The Starrett AV450 multi-sensor system can be used to manually measure a single feature on one part or to automatically measure multiple features on many parts in a program. A combination of probing methods may be combined in a single measurement sequence. Integrated MetLogix™ M3 software has unique features and touchscreen functionality that even enable minimally trained personnel to effectively utilize the system.

Functions such as palletized inspection routines, pattern recognition and autofocus increase throughput while reducing operator subjectivity. M3 software allows for making electronic graphic overlays using a DXF of the models, allowing the measurement of more complex 2D geometry, such as arcs of non-uniform radii, ellipses, etc. Powerful “Profile Fit” functions enable fast analysis of parts and non-prismatic features that are out of conformity.

Additional system features, such as LED quadrant darkfield illumination, enable even the most difficult-to-discern edge detail to stand out on parts that are hard to see and detect.

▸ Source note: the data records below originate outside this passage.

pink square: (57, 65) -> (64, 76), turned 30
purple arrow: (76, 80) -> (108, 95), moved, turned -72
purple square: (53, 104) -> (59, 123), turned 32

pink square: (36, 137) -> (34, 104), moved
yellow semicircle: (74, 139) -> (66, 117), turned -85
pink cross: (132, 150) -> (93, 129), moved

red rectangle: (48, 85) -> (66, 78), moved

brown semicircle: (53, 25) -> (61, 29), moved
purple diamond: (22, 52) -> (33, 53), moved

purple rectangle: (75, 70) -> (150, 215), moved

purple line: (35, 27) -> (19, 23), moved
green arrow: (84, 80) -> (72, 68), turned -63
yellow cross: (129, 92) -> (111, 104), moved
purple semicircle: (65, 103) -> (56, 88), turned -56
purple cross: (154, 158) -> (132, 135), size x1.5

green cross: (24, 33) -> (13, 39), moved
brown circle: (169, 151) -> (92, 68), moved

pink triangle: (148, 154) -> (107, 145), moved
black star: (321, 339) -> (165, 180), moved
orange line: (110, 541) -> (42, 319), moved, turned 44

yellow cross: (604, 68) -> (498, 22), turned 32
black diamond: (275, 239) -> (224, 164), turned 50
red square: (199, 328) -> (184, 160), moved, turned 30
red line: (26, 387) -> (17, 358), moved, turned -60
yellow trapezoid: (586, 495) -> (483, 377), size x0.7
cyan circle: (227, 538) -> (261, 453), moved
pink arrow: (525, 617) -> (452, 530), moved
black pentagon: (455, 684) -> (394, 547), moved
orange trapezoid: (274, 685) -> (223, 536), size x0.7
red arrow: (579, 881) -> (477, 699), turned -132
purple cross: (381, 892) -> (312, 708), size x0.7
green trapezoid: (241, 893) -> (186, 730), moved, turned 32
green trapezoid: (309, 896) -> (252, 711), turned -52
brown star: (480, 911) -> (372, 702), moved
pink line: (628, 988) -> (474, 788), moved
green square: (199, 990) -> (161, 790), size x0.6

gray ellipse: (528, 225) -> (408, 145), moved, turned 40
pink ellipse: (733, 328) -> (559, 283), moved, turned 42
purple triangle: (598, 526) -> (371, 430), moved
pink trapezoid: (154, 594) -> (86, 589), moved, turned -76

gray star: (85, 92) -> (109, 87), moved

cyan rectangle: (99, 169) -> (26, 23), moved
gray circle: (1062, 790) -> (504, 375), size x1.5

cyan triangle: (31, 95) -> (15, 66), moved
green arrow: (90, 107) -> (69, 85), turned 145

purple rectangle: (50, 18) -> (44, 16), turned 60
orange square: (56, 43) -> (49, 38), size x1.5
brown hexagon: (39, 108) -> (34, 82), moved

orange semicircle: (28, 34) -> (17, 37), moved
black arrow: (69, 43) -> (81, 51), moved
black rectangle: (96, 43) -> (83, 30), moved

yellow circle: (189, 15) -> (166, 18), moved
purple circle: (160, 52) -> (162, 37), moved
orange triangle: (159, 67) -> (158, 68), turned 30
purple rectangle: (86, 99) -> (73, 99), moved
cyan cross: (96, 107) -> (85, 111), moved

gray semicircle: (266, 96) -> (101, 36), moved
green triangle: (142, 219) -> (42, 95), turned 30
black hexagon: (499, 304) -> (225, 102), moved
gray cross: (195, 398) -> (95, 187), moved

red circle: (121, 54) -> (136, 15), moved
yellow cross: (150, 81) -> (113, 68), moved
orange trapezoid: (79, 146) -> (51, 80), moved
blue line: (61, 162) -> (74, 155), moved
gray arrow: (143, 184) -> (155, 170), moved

A variety of measurement applications ranging from simple flat gaskets to pushrods to spring retainers with 3D geometry can be measured on the same AV450 system. This flexibility is due to the versatility of probing, feature imaging, and edge detection tools. Since the AV450 system offers automated system measurement routines, inspection speed and throughput can be dramatically increased. Repetitive parts data is cached, and the program can automatically call-up the stored data when the same part needs inspection again.

Vision systems are incredibly powerful tools for modern manufacturing facilities. Their speed and accuracy, combined with powerful automation capability, provide an increased level of inspection confidence, regardless of which operator is using the system. This capability is a massive advantage to anyone seeking to streamline their manufacturing process and decrease lead times.